> **WRITTEN TASK**
Gather every line of the records below that contains the string "shape", treating uppercase and lowercase letters as different.

> **EXERCISE INPUT**
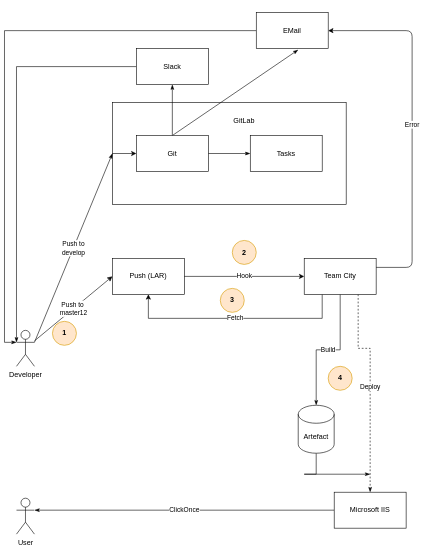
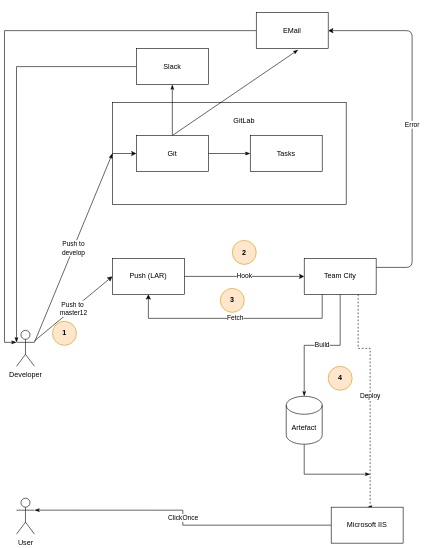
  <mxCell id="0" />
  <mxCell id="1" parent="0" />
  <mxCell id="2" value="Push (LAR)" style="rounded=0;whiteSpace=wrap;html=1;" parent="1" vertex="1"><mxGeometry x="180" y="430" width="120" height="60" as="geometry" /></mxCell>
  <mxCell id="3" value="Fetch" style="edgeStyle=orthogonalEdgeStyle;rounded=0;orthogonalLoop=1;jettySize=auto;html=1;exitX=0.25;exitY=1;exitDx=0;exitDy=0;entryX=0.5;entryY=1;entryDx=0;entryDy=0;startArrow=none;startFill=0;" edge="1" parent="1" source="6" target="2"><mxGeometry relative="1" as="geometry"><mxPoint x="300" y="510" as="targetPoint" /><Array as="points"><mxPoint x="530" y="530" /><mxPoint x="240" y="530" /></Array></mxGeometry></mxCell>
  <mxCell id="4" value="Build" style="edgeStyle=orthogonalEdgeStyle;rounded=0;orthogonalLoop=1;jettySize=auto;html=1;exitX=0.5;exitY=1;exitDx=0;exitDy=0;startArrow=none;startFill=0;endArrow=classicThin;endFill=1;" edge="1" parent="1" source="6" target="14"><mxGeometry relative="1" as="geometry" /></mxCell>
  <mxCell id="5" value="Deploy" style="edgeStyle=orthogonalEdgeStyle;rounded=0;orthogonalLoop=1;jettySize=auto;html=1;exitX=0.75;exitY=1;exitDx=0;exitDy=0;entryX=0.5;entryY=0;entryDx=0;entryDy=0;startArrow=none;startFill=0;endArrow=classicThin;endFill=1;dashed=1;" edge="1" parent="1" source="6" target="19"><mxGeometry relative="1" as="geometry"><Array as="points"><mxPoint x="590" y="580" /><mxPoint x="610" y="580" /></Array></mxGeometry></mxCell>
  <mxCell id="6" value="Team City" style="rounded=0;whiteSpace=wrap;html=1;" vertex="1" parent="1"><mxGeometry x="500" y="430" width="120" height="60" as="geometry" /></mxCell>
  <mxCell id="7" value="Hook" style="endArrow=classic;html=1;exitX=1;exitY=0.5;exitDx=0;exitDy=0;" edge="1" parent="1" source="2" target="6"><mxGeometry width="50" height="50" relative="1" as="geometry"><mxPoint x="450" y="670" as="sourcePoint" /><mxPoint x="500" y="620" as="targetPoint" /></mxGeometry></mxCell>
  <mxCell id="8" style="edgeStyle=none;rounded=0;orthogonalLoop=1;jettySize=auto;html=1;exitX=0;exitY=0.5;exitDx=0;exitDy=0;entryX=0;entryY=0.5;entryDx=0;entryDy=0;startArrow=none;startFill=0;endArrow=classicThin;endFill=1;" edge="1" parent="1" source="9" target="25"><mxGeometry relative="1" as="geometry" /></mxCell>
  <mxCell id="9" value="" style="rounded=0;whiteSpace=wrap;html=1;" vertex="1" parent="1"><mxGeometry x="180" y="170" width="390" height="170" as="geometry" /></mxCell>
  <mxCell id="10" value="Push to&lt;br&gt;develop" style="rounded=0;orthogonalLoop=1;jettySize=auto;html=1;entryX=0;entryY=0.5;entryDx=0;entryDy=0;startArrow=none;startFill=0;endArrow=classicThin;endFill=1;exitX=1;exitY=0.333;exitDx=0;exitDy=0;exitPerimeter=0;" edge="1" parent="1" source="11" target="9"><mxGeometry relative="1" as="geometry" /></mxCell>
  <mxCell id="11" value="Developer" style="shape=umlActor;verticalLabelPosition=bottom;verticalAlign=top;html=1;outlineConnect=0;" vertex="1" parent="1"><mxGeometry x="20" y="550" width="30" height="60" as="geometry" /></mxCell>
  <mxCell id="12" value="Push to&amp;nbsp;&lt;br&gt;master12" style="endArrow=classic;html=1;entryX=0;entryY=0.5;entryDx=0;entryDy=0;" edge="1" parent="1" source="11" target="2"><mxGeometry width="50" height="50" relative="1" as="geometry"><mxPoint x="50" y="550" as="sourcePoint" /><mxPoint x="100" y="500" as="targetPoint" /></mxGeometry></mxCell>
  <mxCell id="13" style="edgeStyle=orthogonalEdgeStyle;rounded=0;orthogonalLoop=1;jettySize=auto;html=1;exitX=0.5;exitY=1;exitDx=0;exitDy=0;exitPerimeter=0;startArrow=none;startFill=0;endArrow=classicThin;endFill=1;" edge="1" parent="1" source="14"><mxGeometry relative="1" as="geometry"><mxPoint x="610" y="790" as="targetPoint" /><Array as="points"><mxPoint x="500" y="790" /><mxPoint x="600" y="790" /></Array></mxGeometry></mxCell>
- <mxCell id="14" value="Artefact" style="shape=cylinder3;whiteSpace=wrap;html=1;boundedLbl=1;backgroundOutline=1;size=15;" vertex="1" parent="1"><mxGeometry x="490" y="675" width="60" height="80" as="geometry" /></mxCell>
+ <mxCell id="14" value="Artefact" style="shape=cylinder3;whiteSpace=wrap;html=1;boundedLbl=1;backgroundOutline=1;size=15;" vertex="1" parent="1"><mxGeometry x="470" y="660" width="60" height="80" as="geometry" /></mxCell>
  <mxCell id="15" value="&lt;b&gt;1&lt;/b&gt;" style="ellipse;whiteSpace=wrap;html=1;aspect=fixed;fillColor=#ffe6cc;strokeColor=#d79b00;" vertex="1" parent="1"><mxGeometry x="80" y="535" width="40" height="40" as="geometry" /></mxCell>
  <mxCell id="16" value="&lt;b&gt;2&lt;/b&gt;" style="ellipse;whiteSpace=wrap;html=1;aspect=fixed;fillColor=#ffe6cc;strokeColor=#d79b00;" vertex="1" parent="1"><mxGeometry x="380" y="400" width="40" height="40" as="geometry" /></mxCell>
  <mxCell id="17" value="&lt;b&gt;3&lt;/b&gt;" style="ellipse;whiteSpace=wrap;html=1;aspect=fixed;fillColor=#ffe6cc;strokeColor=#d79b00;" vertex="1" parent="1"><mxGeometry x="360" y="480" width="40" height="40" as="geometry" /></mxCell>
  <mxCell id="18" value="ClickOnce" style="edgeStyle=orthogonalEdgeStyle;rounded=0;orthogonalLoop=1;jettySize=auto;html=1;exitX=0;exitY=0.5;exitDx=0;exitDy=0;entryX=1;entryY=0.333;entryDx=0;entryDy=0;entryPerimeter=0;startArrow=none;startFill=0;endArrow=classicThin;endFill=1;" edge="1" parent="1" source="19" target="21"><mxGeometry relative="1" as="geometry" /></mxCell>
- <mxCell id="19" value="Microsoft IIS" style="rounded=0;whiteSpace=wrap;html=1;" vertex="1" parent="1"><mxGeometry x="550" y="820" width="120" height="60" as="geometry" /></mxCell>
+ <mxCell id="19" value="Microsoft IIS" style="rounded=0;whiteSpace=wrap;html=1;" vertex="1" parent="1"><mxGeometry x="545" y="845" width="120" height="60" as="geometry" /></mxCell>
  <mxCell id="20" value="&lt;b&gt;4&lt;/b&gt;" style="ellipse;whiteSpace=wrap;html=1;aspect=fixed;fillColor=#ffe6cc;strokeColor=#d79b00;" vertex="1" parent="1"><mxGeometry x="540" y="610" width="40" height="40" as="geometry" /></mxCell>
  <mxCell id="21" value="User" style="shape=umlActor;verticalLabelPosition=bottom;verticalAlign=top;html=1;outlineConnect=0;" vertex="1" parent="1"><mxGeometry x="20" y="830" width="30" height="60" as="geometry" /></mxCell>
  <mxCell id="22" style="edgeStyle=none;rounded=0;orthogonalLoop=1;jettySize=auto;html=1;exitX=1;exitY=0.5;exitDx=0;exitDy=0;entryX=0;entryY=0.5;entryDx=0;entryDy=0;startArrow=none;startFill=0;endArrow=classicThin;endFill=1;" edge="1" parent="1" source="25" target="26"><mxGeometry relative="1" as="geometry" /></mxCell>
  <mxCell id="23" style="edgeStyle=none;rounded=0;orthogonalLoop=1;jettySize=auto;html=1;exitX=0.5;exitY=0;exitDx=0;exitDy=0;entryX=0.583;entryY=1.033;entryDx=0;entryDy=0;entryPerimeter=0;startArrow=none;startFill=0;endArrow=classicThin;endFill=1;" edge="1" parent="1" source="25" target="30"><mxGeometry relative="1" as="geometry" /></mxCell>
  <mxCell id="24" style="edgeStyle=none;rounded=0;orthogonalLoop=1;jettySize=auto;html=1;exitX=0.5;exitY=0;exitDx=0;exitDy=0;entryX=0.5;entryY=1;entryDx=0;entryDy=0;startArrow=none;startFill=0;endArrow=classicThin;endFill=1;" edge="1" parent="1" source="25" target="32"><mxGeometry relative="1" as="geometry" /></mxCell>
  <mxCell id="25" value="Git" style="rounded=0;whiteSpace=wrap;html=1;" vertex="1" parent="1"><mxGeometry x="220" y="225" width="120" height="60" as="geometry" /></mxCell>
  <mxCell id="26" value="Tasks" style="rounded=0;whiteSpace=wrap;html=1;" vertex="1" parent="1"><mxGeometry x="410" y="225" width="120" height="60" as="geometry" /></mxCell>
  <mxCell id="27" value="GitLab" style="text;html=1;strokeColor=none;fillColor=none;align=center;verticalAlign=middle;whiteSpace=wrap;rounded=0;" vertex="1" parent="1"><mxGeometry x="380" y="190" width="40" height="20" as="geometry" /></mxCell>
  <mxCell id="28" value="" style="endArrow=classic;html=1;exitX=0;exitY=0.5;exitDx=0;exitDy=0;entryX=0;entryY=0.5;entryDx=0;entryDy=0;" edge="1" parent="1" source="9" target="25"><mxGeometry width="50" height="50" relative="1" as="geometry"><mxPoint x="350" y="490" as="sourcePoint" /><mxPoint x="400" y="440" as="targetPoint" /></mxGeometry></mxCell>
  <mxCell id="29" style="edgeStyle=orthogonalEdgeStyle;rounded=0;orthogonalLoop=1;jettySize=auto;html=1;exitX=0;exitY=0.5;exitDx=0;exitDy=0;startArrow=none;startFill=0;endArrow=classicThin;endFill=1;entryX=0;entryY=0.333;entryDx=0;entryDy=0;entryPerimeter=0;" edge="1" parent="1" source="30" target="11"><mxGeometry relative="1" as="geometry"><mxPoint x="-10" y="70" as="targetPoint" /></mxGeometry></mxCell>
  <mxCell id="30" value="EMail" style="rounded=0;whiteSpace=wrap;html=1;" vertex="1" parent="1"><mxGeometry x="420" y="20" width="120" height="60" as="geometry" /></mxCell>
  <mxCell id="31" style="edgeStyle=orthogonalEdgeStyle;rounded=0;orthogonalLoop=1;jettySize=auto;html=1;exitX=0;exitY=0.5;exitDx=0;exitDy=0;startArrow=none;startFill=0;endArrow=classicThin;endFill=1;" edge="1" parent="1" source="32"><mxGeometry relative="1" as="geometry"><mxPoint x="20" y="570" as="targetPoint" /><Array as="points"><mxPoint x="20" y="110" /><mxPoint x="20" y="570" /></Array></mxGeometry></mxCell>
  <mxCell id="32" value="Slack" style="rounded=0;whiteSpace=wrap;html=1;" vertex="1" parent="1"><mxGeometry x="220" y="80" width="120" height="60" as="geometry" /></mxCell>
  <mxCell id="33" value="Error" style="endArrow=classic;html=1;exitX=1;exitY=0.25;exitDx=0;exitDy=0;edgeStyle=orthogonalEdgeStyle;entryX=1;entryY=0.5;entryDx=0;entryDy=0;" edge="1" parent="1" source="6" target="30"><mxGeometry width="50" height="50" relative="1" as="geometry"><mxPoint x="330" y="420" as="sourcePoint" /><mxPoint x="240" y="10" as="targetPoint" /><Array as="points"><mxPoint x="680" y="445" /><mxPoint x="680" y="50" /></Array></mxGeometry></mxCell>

==

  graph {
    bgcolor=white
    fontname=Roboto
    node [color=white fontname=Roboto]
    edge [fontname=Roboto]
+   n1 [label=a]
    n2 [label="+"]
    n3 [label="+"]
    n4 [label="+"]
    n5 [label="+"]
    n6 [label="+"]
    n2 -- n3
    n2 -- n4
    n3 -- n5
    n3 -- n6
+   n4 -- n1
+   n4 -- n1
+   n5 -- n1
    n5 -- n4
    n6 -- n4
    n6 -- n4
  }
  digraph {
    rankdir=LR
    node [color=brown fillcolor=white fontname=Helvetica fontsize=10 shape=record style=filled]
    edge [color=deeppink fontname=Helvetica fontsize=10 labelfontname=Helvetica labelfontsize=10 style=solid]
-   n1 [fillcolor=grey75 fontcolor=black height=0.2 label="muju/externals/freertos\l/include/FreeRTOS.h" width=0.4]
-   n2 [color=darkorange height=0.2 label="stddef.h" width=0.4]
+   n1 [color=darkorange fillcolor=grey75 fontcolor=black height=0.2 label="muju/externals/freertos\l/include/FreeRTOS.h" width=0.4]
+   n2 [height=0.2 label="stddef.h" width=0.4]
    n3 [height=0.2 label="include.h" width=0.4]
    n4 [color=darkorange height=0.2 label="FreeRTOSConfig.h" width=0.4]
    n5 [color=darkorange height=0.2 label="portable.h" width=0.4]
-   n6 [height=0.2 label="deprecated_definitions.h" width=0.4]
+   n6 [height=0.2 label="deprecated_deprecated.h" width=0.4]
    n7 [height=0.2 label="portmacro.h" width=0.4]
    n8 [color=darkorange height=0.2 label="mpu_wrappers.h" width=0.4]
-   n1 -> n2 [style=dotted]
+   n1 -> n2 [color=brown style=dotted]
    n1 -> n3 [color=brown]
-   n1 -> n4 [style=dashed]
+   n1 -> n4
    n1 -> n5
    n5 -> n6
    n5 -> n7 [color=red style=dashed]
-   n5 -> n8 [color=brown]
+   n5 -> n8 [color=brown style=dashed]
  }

> **PROBLEM SOLUTION**
  <mxCell id="11" value="Developer" style="shape=umlActor;verticalLabelPosition=bottom;verticalAlign=top;html=1;outlineConnect=0;" vertex="1" parent="1"><mxGeometry x="20" y="550" width="30" height="60" as="geometry" /></mxCell>
- <mxCell id="14" value="Artefact" style="shape=cylinder3;whiteSpace=wrap;html=1;boundedLbl=1;backgroundOutline=1;size=15;" vertex="1" parent="1"><mxGeometry x="490" y="675" width="60" height="80" as="geometry" /></mxCell>
+ <mxCell id="14" value="Artefact" style="shape=cylinder3;whiteSpace=wrap;html=1;boundedLbl=1;backgroundOutline=1;size=15;" vertex="1" parent="1"><mxGeometry x="470" y="660" width="60" height="80" as="geometry" /></mxCell>
  <mxCell id="21" value="User" style="shape=umlActor;verticalLabelPosition=bottom;verticalAlign=top;html=1;outlineConnect=0;" vertex="1" parent="1"><mxGeometry x="20" y="830" width="30" height="60" as="geometry" /></mxCell>
    node [color=brown fillcolor=white fontname=Helvetica fontsize=10 shape=record style=filled]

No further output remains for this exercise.